Schwandt, A, von Gruenigen, VE, Wenham, RM, Frasure, H, Eaton, S, Fusco, N, Fu, P, Wright, JJ, Dowlati, A, Waggoner, S
Investigational new drugs. 2014;(4):729-38
Abstract
BACKGROUND/PURPOSE This study was designed to evaluate the response and toxicity of sorafenib alone or when combined with carboplatin and paclitaxel in patients with platinum-sensitive, recurrent ovarian cancer, fallopian tube cancer, or primary peritoneal cancer (EOC). METHODS Patients with recurrent platinum-sensitive EOC with no more than 2 prior courses of chemotherapy were randomized to single-agent sorafenib 400 mg twice daily or combination sorafenib 400 mg bid (days 2-19) with IV carboplatin (AUC 6) and IV paclitaxel 175 mg/m(2) (S+C/T) every 3 weeks. Single agent sorafenib could cross over to combination upon progression. RESULTS Patients were initially randomized to either arm, however, due to poor accrual, sorafenib arm was prematurely closed. A total of 13 patients were evaluable for response to sorafenib and 23 patients were evaluable for response to S+C/T. Objective response rate (RR) was 15 % for patients on sorafenib vs. 61 % for patients on S+C/T (p = 0.014); stable disease was seen in 62 % and 35 %, respectively.
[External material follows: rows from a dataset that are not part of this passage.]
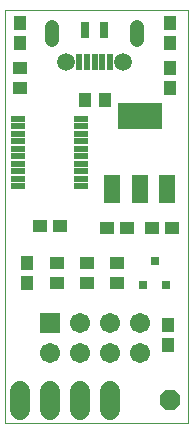
<source format=gts>
G75*
%MOIN*%
%OFA0B0*%
%FSLAX24Y24*%
%IPPOS*%
%LPD*%
%AMOC8*
5,1,8,0,0,1.08239X$1,22.5*
%
%ADD10C,0.0000*%
%ADD11R,0.0473X0.0434*%
%ADD12R,0.0434X0.0473*%
%ADD13R,0.0490X0.0190*%
%ADD14R,0.0674X0.0674*%
%ADD15C,0.0674*%
%ADD16R,0.0276X0.0316*%
%ADD17C,0.0680*%
%ADD18OC8,0.0680*%
%ADD19R,0.0520X0.0920*%
%ADD20R,0.1457X0.0906*%
%ADD21R,0.0276X0.0571*%
%ADD22R,0.0197X0.0532*%
%ADD23C,0.0595*%
%ADD24C,0.0477*%
D10*
X001875Y000160D02*
X001875Y013906D01*
X007995Y013906D01*
X007995Y000160D01*
X001875Y000160D01*
X003359Y012965D02*
X003359Y013280D01*
X003360Y013280D02*
X003361Y013297D01*
X003366Y013314D01*
X003373Y013329D01*
X003383Y013343D01*
X003395Y013355D01*
X003409Y013365D01*
X003424Y013372D01*
X003441Y013377D01*
X003458Y013378D01*
X003475Y013377D01*
X003492Y013372D01*
X003507Y013365D01*
X003521Y013355D01*
X003533Y013343D01*
X003543Y013329D01*
X003550Y013314D01*
X003555Y013297D01*
X003556Y013280D01*
X003556Y012965D01*
X003458Y012867D02*
X003441Y012868D01*
X003424Y012873D01*
X003409Y012880D01*
X003395Y012890D01*
X003383Y012902D01*
X003373Y012916D01*
X003366Y012931D01*
X003361Y012948D01*
X003360Y012965D01*
X003458Y012867D02*
X003475Y012868D01*
X003492Y012873D01*
X003507Y012880D01*
X003521Y012890D01*
X003533Y012902D01*
X003543Y012916D01*
X003550Y012931D01*
X003555Y012948D01*
X003556Y012965D01*
X006194Y012965D02*
X006194Y013280D01*
X006195Y013297D01*
X006200Y013314D01*
X006207Y013329D01*
X006217Y013343D01*
X006229Y013355D01*
X006243Y013365D01*
X006258Y013372D01*
X006275Y013377D01*
X006292Y013378D01*
X006309Y013377D01*
X006326Y013372D01*
X006341Y013365D01*
X006355Y013355D01*
X006367Y013343D01*
X006377Y013329D01*
X006384Y013314D01*
X006389Y013297D01*
X006390Y013280D01*
X006391Y013280D02*
X006391Y012965D01*
X006292Y012867D02*
X006275Y012868D01*
X006258Y012873D01*
X006243Y012880D01*
X006229Y012890D01*
X006217Y012902D01*
X006207Y012916D01*
X006200Y012931D01*
X006195Y012948D01*
X006194Y012965D01*
X006292Y012867D02*
X006309Y012868D01*
X006326Y012873D01*
X006341Y012880D01*
X006355Y012890D01*
X006367Y012902D01*
X006377Y012916D01*
X006384Y012931D01*
X006389Y012948D01*
X006390Y012965D01*
D11*
X006790Y006660D03*
X007460Y006660D03*
X005960Y006660D03*
X005290Y006660D03*
X005625Y005495D03*
X005625Y004825D03*
X004625Y004825D03*
X004625Y005495D03*
X003710Y006723D03*
X003040Y006723D03*
X003625Y005495D03*
X003625Y004825D03*
X002375Y011325D03*
X002375Y011995D03*
D12*
X002375Y012825D03*
X002375Y013495D03*
X004540Y010910D03*
X005210Y010910D03*
X007375Y011325D03*
X007375Y011995D03*
X007375Y012825D03*
X007375Y013495D03*
X002625Y005495D03*
X002625Y004825D03*
X007313Y003432D03*
X007313Y002763D03*
D13*
X004430Y008035D03*
X004430Y008285D03*
X004430Y008535D03*
X004430Y008785D03*
X004430Y009035D03*
X004430Y009285D03*
X004430Y009535D03*
X004430Y009785D03*
X004430Y010035D03*
X004430Y010285D03*
X002320Y010285D03*
X002320Y010035D03*
X002320Y009785D03*
X002320Y009535D03*
X002320Y009285D03*
X002320Y009035D03*
X002320Y008785D03*
X002320Y008535D03*
X002320Y008285D03*
X002320Y008035D03*
D14*
X003375Y003473D03*
D15*
X003375Y002473D03*
X004375Y002473D03*
X004375Y003473D03*
X005375Y003473D03*
X005375Y002473D03*
X006375Y002473D03*
X006375Y003473D03*
D16*
X006501Y004766D03*
X006875Y005554D03*
X007249Y004766D03*
D17*
X005375Y001230D02*
X005375Y000590D01*
X004375Y000590D02*
X004375Y001230D01*
X003375Y001230D02*
X003375Y000590D01*
X002375Y000590D02*
X002375Y001230D01*
D18*
X007375Y000910D03*
D19*
X007285Y007940D03*
X006375Y007940D03*
X005465Y007940D03*
D20*
X006375Y010380D03*
D21*
X005190Y013241D03*
X004560Y013241D03*
D22*
X004619Y012188D03*
X004875Y012188D03*
X005131Y012188D03*
X005387Y012188D03*
X004363Y012188D03*
D23*
X003920Y012178D03*
X005830Y012178D03*
D24*
X006292Y012904D02*
X006292Y013341D01*
X003458Y013341D02*
X003458Y012904D01*
M02*

</source>
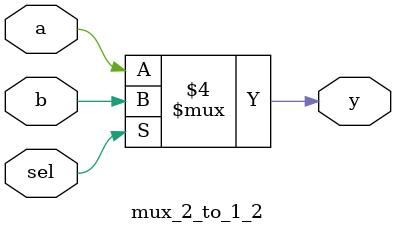
<source format=v>
module mux_2_to_1_1 #(parameter width = 8) (input [width-1:0] a, input [width-1:0] b, input sel, output [width-1:0] y); // dataflow modelling
    assign y = (sel) ? b : a;
endmodule

module mux_2_to_1_2(input a, input b, input sel, output reg y); //behavioural modelling
    always @(*) begin
        if(sel == 0) y = a;
        else y = b;
    end
endmodule
</source>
Clinical benefit rate (CBR) at 4 months (mos.) was 69 % for S and 65 % for S+C/T. The median progression free survival was 5.6 months on sorafenib vs. 16.8 months on S+C/T (p = 0.012) and there was no significant difference of overall survival between two arms (p = 0.974) with median overall survival 25.6 months under sorafenib vs. 25.9 months on S+C/T. Patients remained on trial for a median of 7.8 cycles on sorafenib and 5.4 cycles on S+C/T. CONCLUSION Sorafenib, alone or in combination with carboplatin and paclitaxel, has activity in patients with platinum-sensitive EOC. Sorafenib in combination with carboplatin and paclitaxel improved RR and PFS; however, there were increased grade and frequencies of toxicities.